Holly Powell Lange | Jackson Free Press | Jackson, MS

Holly Powell Lange

Photo by Courtesy Volunteer Mississippi

At first glance, Holly Powell Lange seems like your average mom. Once you start talking to her, though, you realize she is actually a superwoman. Holly is not only the mother of Ford, 12, and Jake, 11. She is also the president of the Jackson Junior league, and she is the recipient of a 2013 Governor's Initiative for Volunteer Excellence Award.

Originally from Austin, Texas, Lange first moved to Jackson in 1987 to attend Millsaps College. After leaving and being away for 12 years, she and her husband, Alan Lange, returned to Jackson.

"I love the people in Jackson," she said of why she came back. "Everybody is warm and friendly and inviting. Everybody hung out together and had porch parties, and we did things that other people did."

A life-long volunteer, Lange, now 44, joined Jackson's Junior League not only because her mother was a Junior Leaguer, but because she wanted to meet other women who had a passion for making a difference the way she does.

"I wanted to get to know other women who wanted to volunteer," she said. "You can get to meet a lot of women through a lot of different capacities, whether it's through school, through work, going out having book clubs, or gardening clubs or things like that. But in the Junior League, the volunteers are sort of mission driven and similar-purpose driven. Everybody is sort of fulfilling the same mission. So it seems like like-minds getting together to accomplish a lot, and that was interesting to me."

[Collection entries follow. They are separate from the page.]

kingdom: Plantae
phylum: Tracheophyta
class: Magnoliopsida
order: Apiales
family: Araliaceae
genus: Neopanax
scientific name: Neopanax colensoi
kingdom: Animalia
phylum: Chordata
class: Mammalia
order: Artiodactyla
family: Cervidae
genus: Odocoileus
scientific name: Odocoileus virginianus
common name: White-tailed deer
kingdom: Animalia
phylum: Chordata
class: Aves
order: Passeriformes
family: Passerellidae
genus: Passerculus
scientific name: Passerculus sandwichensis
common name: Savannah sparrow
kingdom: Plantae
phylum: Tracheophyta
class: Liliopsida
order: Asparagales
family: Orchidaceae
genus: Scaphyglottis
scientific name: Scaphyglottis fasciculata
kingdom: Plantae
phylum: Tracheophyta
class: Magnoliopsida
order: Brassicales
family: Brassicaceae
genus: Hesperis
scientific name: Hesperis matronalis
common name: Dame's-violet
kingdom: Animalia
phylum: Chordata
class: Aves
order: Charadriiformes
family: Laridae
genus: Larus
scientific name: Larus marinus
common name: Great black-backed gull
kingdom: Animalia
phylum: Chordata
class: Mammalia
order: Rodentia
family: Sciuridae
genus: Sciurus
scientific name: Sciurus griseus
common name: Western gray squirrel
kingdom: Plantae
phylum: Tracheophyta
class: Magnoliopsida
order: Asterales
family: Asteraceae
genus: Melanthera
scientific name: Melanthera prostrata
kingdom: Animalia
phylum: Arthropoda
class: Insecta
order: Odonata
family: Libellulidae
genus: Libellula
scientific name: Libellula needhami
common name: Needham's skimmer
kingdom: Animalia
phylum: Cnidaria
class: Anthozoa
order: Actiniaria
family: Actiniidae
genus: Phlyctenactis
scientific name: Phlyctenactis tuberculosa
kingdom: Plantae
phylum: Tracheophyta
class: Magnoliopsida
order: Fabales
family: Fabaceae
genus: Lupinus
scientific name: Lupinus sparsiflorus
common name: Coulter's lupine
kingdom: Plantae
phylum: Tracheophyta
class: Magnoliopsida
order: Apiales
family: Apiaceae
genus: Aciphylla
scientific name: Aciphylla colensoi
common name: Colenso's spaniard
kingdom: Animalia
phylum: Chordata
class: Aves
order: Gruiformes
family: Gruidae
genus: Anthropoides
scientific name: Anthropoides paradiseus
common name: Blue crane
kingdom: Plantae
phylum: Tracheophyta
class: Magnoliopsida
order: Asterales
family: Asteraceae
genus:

Volunteering has always been a big part of Lange's life.

"My mother was in the Junior League, and she was a volunteer in our community in Austin. It's always been a part of what we've done. ... We just volunteer. Period. We had to do it," she said.

"We didn't have to do it for high school back then; you didn't have to have service hours. You just volunteered. It may have been because your mother told you to volunteer, but you learned and you kept on going and you just stuck with it. When the economy took a turn for the worse, I realized that nonprofits, especially, needed volunteer support more than ever. Fundraising was down. Their staff sizes were shrinking. Their ability to produce fundraisers was hampered by the economy. So, I stepped up my efforts to volunteer and to help recruit volunteers for nonprofits."